____ Source excerpt

Manuel José Macário do Nascimento Clemente, GCC (; born 16 July 1948), officially Manuel III, is a Portuguese prelate of the Catholic Church. He has been the Metropolitan Patriarch of Lisbon since 18 May 2013 and a cardinal since 14 February 2015. He has been a bishop since 1999 and was Bishop of Porto from 2007 to 2013.

Biography and education
Manuel was born on 16 July 1948 at Torres Vedras, Portugal, to Francisco de Nascimento Clemente and Maria Sofia Correia Lopes Macário.  He entered the Major Seminary of Christ the King of the Groves in 1973 and graduated from the University of Lisbon a year later with a degree in history. He also received a degree in theology in 1979 at the Catholic University of Portugal where he taught Church History beginning in 1975. He also received a Doctorate in Historical Theology with his thesis titled "On the origins of contemporary apostolate in Portugal: The "Catholic Society" (1843–1853)".

Priest
Manuel was ordained a priest on 29 June 1979 by Patriarch of Lisbon, António Ribeiro at the age of 31. From then on, he attained several positions. He became the director of Center for the Study of Religious History from 2000-2007. he became the member of the Scientific Society of the Catholic University since 1993 and became  Associate Academic Correspondent of the Portuguese Academy of History from 1996. Manuel also became the head of the Foundation for Science and Technology's projects:  Church and social movements: Catholic organizations in Portugal in the twentieth century (1993–1995) and The Catholic movement and the presence Church in Portuguese society (1996–1998).

When Manuel was ordained, he was assigned as parochial vicar of Runa in Torres Vedras. In 1989 he was appointed canon of the Lisbon Cathedral and the vice-rector of the Major Seminary of Christ the King Of The Groves until 1997, when he was appointed as president. He was the Coordinator of the Patriarchate in 1996 and coordinator of the Preparatory Commission of the Presbytery Assembly for Jubilee 2000. He is the author of a vast work of historiography, especially titles like Portugal and the Portuguese and a single purpose published in 2009 and Portuguese Church and Society, the Republic of Liberalism.

Bishop

Auxiliary Bishop of Lisbon
He was appointed auxiliary bishop of Lisbon with the title of Titular Bishop of Pinhel on 6 November 1999 by Pope John Paul II. His episcopal consecration took place on 22 January 2000 in the Church of the Jeronimos Monastery with Patriarch José Policarpo as principal consecrator with Bishops Manuel Franco da Costa de Oliveira Falcão and Albino Mamede Cleto as co-consecrators. At his consecration he chose his current episcopal motto: In Lumine tuo (In Your Light) .

________

According to the biography of Manuel Clemente, on what date was he ordained a priest, and by whom?

____ Dataset extract

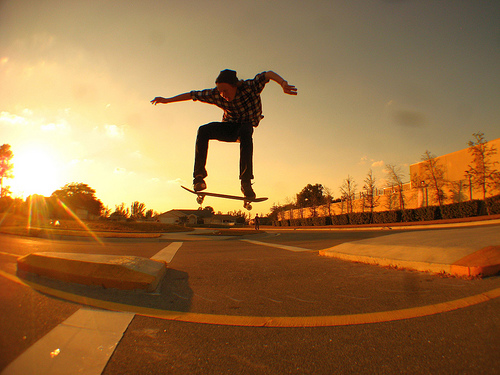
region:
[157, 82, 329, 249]
A man doing skating tricks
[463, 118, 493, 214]
A small green tree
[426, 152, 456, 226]
A small green tree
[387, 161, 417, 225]
A small green tree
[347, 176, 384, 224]
A small green tree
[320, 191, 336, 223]
A small green tree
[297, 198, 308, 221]
A small green tree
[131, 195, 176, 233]
A small green tree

________

Correct result -> He was ordained on 29 June 1979 by António Ribeiro, Patriarch of Lisbon.